Joël Houssin a fait voici un peu plus d'un an une entrée remarquée en « Anticipation », avec
Angel Felina, un roman noir, sec et serré, où les animaux — chiens, chats et rats — tenaient un grand rôle, jusqu'à ce que s'y mette le pire de tous : l'homme. Depuis, quatre autres ouvrages ont suivi, de moins bonne tenue, qu'ils soient bien loin de la SF (
Le pronostiqueur),
d'une idéologie quelque peu douteuse (
Blue) ou simplement languissant (
Masques de clown).
Mais voilà qu'avec son sixième bouquin, l'ami Houssin frappe à nouveau aussi fort qu'avec son premier.
Il faut croire que les animaux lui vont bien au teint (mais on sait qu'il fut éleveur de chiens dans les Pyrénées...), car cette fois ce sont deux lionnes qu'il convoque, pour venir semer la terreur dans le Paris contemporain. Là encore : noir, sec, serré — comme un café en somme, pris au petit matin blême sur le zinc graisseux d'un bistro de quartier. L'auteur utilise sa grande maîtrise du polar (il en est bien, parallèlement à ses SF, à son dixième « Doberman ») pour entretenir le suspens et tracer des ambiances en deux coups de cuillère à pot. Des portraits insolites (le chasseur de fauves, le flic hargneux, la vieille libraire aveugle, l'étudiant noir) et un montage très ciné font le reste.

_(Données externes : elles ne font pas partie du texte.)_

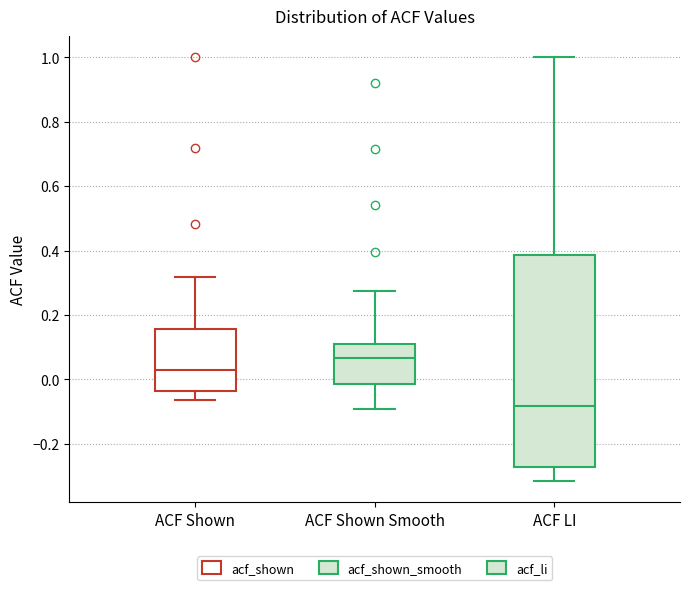

Where does the lower whisker of the box for ACF Shown end on the y-axis? The values are not printed on the chart, so give them approximately, as read against the axis.

-0.06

Certes, on est un peu pris de court par la chute, qui laisse de nombreux points dans l'ombre (le lien entre la cosmogonie africaine, qui « explique » les lionnes, et leur matérialisation grâce à l'esprit d'un jeune psychotique, est plus que flou), mais on a tellement été passionné par le déroulement du récit qu'on passe sur ses trous sans trop être secoué.